I do love listening to the Christmas tunes on the radio (albeit in December rather than October).  For me and I suspect a lot of my generation Band Aid’s “Do they know it’s Christmas” is the ultimate Christmas song guaranteed to get you in the Christmas mood – I still find myself playing the “guess who sings which line” game – Simon Le Bon’s and Boy George’s being the easiest to spot, I find!

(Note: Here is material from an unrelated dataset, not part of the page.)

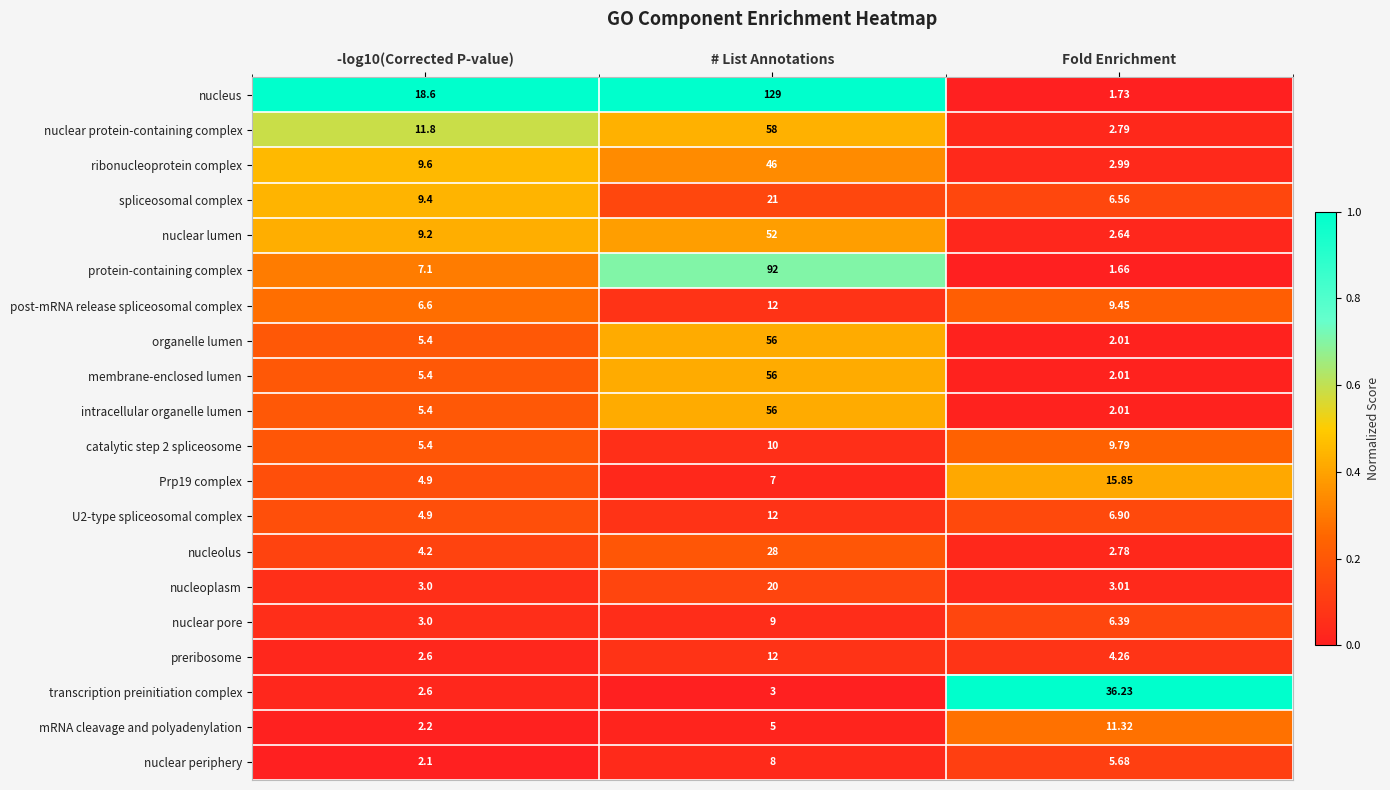

What is the spread (max minus min) of values at -log10(Corrected P-value)?

16.5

Most of all, since I have had children, Christmas has regained so much of its magic for me because their excitement is so infectious and I love passing on all the traditions which we had as children at this time of year.  Every family has their own way of doing things (none as good as your own) and with children around you the magic that is Christmas is tangible once again.  Decorating the house (OCD aside), cooking Christmassy foods (except Christmas pudding which is in my view an aberration), writing letters to Father Christmas, opening presents on Christmas morning (at 5am with kids), singing (badly) the descant to “Hark the Herald Angels” and generally over-eating, over-drinking and laughing lots (with the odd family feud thrown in).  This is Christmas and despite my whinging I wouldn’t be without it (in December, not October, that is).  On a serious note, at this time of year, I am reminded just how lucky I am and my children are and how easy it is to forget the stark contrast between my children’s happy and safe childhoods and those of so many other children around the world.  I am determined to make sure my children realise how lucky they are and once you strip Christmas of all its commercialisation (and tinsel), this is what is important.